Fluid inclusions and rare earth element geochemistry of fluorite from south-central Idaho

Abstract

Epithermal fluorite mineralization of Tertiary age occurs in a northeast-trending belt within the Challis 2 degrees quadrangle of south-central Idaho. Fluorite was collected from the Meyers Cove area and the Bayhorse, Yankee Fork, and Stanley mining districts. Host rocks include the Eocene Challis Volcanics, the Cretaceous Idaho batholith, and the Ordovician(?) Bayhorse Dolomite. Mineralization is structurally controlled and is present as fault and fracture fillings and breccia cements. Argillization and silicification of the wall rocks is common and locally intense.Microthermometric measurements on nearly 400 two-phase (H 2 O + vapor), water-rich inclusions with low vapor to liquid ratios yielded mean homogenization temperatures of 160 degrees C for the Meyers Cove area, 150 degrees C for the Stanley district, and 130 degrees C for the Bayhorse and the Yankee Fork districts. Salinities range from 0 to 1.4 equiv wt percent NaCl.The rare earth element content of the fluorite is quite variable, ranging from 2.6 to 130 ppm, and Ce/Yb ratios reflect the dominant trend of light rare earth element enrichment. Fluorite from the Meyers Cove area and the Bayhorse and Stanley districts have similar Tb/La ratios, indicating crystallization at about the same time. Fluorite from the Yankee Fork district has a lower mean Tb/La ratio which is indicative of earlier crystallization.
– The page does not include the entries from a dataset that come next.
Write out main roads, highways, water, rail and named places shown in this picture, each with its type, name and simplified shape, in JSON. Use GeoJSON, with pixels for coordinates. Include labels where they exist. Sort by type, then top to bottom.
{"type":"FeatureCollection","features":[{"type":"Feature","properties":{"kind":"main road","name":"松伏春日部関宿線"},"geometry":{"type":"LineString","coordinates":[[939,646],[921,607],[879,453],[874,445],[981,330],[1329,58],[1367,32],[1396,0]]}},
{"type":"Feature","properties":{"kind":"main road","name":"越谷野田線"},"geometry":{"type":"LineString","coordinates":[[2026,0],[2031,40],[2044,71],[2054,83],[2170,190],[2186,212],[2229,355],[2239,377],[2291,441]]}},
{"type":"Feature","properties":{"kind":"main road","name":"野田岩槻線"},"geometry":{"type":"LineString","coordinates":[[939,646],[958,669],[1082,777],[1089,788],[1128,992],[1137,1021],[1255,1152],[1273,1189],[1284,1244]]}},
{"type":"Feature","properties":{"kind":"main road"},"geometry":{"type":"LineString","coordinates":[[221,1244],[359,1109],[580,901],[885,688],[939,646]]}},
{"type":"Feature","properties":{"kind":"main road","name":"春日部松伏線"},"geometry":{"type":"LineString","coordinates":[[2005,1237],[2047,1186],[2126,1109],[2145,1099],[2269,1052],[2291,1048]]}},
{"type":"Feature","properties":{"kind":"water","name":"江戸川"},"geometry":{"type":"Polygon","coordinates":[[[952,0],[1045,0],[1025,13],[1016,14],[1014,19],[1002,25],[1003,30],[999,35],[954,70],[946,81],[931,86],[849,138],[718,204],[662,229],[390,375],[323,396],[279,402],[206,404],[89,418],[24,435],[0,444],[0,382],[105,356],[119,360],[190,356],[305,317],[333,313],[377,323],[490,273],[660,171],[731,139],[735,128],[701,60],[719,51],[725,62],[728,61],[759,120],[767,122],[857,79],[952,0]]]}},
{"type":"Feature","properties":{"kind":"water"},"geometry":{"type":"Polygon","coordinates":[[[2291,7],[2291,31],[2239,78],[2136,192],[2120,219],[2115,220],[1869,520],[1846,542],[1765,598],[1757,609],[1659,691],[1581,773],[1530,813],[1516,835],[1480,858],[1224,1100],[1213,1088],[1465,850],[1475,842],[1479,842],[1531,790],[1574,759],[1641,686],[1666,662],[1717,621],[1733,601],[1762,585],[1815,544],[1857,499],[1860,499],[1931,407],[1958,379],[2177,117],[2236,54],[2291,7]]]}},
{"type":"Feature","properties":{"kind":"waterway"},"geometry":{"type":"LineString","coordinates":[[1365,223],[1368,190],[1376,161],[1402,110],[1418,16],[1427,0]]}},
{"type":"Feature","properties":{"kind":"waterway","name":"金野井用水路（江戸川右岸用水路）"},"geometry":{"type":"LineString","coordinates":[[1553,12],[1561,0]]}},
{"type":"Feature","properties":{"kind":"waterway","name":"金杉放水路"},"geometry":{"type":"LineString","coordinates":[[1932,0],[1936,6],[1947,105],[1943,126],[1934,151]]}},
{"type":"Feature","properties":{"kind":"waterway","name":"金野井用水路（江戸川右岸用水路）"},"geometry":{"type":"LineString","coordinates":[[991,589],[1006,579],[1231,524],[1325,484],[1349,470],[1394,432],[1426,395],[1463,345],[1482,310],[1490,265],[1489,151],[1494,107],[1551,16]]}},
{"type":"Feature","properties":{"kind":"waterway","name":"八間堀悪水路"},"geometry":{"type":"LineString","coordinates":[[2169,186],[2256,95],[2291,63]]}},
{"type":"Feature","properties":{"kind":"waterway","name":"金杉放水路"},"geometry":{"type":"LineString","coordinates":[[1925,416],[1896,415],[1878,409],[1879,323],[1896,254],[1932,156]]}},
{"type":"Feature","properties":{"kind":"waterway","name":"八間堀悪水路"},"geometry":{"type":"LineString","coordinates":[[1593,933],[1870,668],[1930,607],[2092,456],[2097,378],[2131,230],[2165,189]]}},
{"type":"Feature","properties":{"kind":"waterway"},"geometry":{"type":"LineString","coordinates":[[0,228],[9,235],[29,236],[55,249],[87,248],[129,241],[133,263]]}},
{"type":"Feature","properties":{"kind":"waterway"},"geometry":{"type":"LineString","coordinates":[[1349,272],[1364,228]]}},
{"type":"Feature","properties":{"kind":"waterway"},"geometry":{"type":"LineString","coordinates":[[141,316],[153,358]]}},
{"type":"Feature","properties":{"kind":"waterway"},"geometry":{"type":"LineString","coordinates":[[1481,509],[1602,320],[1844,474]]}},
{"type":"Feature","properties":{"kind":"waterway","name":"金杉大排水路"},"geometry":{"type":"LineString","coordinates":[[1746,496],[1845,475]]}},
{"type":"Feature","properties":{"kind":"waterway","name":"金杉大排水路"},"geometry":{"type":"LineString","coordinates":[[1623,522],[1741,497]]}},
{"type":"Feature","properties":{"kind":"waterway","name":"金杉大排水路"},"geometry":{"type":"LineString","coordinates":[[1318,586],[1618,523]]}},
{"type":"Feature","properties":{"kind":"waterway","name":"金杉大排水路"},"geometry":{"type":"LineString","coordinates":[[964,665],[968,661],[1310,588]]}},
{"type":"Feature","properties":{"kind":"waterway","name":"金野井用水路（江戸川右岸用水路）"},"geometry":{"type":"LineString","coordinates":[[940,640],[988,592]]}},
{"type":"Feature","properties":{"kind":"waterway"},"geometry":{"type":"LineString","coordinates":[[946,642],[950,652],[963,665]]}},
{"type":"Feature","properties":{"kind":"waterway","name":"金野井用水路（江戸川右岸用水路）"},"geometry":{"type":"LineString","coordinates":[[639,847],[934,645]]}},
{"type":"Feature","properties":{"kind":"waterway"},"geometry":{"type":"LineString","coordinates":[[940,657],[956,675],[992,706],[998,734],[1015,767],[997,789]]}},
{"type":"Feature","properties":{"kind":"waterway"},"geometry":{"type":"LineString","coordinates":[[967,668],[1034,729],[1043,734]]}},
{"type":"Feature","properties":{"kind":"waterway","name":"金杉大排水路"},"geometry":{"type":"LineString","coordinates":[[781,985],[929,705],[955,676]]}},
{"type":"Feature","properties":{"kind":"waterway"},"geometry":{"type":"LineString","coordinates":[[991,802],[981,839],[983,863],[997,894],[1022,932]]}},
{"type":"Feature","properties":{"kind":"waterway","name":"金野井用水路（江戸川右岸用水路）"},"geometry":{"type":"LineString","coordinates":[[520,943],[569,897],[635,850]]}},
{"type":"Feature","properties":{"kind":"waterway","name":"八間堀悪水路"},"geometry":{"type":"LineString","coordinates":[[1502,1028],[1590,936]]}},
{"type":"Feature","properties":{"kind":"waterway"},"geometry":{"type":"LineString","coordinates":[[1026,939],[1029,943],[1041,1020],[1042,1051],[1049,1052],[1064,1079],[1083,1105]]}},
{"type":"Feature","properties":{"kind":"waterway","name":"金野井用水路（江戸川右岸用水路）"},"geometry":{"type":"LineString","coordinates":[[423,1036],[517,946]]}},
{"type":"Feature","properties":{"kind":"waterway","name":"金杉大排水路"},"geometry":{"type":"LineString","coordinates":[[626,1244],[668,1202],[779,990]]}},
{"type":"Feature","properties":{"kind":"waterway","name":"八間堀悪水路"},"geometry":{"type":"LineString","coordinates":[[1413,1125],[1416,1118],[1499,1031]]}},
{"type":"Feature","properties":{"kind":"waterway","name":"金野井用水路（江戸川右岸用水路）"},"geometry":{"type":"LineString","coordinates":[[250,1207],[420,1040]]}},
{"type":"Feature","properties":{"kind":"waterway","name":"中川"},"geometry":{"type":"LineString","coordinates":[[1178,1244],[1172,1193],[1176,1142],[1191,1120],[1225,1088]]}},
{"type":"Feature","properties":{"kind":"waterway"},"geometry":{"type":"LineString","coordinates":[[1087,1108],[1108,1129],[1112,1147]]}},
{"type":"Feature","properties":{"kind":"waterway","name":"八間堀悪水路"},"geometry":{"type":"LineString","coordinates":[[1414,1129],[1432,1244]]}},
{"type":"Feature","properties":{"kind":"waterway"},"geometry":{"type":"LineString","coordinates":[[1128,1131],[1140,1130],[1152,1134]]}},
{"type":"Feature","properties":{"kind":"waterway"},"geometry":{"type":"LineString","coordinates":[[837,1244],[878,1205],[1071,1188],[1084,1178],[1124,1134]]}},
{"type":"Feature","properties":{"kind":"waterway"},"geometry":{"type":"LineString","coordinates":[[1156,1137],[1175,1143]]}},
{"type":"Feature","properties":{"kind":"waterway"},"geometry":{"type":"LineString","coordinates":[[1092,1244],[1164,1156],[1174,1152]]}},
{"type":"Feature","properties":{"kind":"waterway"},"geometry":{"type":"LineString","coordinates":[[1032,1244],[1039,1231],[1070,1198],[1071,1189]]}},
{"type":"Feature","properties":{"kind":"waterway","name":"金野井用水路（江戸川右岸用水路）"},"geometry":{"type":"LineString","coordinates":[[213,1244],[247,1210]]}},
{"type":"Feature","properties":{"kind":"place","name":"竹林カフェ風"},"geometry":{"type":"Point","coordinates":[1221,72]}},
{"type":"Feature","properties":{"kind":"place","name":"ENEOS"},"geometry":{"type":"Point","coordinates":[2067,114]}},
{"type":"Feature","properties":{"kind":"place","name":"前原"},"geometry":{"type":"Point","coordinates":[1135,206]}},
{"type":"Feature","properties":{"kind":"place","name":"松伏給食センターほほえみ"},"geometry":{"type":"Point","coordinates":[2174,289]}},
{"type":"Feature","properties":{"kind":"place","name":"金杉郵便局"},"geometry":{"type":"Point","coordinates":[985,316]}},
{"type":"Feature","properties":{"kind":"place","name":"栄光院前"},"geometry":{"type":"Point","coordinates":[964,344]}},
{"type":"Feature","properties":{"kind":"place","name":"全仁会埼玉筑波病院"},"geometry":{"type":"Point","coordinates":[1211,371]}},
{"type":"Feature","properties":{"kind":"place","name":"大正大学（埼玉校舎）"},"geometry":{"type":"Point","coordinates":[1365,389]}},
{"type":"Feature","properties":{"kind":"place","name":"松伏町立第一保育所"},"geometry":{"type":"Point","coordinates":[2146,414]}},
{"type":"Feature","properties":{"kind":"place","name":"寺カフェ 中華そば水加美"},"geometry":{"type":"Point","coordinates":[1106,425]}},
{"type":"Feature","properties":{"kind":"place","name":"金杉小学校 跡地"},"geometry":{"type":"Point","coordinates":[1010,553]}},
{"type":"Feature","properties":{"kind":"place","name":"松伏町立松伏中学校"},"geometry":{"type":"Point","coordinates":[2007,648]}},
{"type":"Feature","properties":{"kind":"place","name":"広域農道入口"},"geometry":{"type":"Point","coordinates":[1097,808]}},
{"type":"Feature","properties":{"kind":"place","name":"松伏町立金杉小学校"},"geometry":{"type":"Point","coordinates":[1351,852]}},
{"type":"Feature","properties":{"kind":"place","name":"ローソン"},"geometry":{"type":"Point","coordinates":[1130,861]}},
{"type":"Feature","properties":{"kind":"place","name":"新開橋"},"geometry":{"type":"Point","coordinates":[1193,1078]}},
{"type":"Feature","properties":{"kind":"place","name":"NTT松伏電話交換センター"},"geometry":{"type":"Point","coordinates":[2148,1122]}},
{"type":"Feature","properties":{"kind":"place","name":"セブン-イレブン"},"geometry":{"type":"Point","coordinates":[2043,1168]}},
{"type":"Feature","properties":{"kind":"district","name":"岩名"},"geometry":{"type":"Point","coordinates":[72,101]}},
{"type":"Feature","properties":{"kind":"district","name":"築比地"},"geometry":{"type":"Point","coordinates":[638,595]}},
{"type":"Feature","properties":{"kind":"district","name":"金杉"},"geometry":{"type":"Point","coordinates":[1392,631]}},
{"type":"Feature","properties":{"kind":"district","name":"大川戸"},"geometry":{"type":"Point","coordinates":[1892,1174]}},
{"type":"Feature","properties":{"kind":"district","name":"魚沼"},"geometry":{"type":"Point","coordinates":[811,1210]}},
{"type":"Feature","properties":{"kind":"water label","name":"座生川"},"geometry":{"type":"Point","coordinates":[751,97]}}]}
Chondrite-normalized plots and rare earth element ratios reveal persistent negative Ce anomalies, indicating high oxygen fugacities at the source area. Positive Eu anomalies indicate the release of Eu (super +2) during feldspar destruction, oxidation to Eu (super +3) at the deposition site, and subsequent incorporation in the fluorite. Samples with negative Eu anomalies indicate the presence of divalent Eu.The fluid inclusion, geochemical, geologic, geochronologic, and stable isotope data support deposition in Tertiary hydrothermal systems dominated by fluids of meteoric origin. The most important depositional mechanism is believed to be an increase in the pH of the ore-bearing fluids upon interaction with the wall rocks.